(Excerpt):
4.3 Localized polymer chains–chain dynamics

Recently, Ivaneiko and co-worker [28] proposed to interpret the change in visco-elastic properties of polymer nanocomposite upon the addition of filler by the superposition of different contributions that are (i) the reinforcement of the matrix strain induced by rigid particles [50, 51] and (ii) the different dynamical behavior of polymer chains at the filler surface. These localized polymer chains are expected to display altered relaxation mechanisms because of their interaction with the filler surface and have been identified in different studies combining different macroscopic experimental techniques like NMR [52–54], dielectric spectroscopy [34], differential scanning calorimetry [55], XPCS [56] but also numerical simulation approach [57–60]. As discussed above, a striking feature of the Coupsil composite samples is the broadening of the peak of the α-relaxation with increasing filler concentration (see Figure 3). Such an evolution was attributed to a broadening of the distribution of the α-relaxation time spectrum likely to find its origin in the emergence of an increasing population of localized polymer chains at the filler surface. In addition, and as detailed in Table 1, the amount of non-soluble polymer goes from 0% in the neat polymer case; up to 100% for the highest Coupsil content. One can also see in Table 1 that samples with comparable amount of filler of different types (VN2 or VN2+SI69) display smaller amount of insoluble polymer than the Coupsil sample.

(Instructions):
A - In the section on localized polymer chains, what share of the polymer is non-soluble in the sample with the highest Coupsil content?
B - Render this sentence from the section on localized polymer chains in Spanish: "As discussed above, a striking feature of the Coupsil composite samples is the broadening of the peak of the α-relaxation with increasing filler concentration (see Figure 3)."

(Records shown):
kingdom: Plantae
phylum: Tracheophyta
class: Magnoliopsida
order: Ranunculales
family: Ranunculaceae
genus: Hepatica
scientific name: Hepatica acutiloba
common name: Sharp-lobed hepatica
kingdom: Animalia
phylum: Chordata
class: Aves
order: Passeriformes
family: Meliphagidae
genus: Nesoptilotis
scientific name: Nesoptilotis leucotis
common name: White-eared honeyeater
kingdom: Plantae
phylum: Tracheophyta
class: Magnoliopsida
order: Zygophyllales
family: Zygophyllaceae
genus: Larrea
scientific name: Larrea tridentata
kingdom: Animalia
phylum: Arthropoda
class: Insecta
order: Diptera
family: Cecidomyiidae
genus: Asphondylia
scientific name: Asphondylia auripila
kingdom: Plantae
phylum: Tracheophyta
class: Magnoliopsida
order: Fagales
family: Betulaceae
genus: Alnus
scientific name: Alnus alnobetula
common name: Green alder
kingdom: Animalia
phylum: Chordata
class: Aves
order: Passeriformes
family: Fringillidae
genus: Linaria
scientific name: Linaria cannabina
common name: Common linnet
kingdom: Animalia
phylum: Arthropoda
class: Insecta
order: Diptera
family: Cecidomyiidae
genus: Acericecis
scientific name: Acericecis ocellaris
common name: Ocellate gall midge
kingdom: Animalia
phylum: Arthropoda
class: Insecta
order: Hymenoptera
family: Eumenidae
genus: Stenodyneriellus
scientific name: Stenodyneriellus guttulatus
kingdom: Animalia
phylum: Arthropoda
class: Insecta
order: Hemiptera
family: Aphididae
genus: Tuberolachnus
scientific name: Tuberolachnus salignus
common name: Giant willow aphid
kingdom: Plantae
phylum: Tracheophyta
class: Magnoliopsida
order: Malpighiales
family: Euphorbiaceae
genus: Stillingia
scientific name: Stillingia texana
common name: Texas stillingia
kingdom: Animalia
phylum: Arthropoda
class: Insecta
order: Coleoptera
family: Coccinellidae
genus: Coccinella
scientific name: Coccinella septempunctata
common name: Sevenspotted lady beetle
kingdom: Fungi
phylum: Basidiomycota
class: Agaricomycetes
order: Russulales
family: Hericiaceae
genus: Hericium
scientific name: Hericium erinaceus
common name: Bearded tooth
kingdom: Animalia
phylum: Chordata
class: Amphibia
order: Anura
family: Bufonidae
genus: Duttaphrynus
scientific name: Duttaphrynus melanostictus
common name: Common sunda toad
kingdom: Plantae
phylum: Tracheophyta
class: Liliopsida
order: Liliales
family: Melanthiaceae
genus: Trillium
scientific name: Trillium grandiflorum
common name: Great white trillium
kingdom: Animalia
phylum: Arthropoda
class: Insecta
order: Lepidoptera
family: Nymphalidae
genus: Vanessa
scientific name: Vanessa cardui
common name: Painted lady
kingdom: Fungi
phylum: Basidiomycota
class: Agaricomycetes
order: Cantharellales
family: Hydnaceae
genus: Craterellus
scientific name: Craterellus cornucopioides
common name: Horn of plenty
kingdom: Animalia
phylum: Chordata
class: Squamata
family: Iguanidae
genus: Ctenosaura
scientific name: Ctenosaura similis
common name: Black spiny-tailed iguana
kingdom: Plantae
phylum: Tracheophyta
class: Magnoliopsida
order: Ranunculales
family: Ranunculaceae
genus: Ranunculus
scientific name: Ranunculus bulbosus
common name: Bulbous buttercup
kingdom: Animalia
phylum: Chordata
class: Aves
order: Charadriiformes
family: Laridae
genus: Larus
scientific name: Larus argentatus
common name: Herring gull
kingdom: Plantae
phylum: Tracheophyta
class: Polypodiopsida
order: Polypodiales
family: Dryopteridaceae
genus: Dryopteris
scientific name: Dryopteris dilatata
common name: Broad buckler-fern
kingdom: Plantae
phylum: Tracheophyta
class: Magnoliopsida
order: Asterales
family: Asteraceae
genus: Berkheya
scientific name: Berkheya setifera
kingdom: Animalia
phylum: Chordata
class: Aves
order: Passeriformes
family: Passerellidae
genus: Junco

(Results of the exercise):
A - 100%

B - Como se ha discutido anteriormente, una característica llamativa de las muestras de compuesto Coupsil es el ensanchamiento del pico de la relajación α al aumentar la concentración de relleno (véase la Figura 3).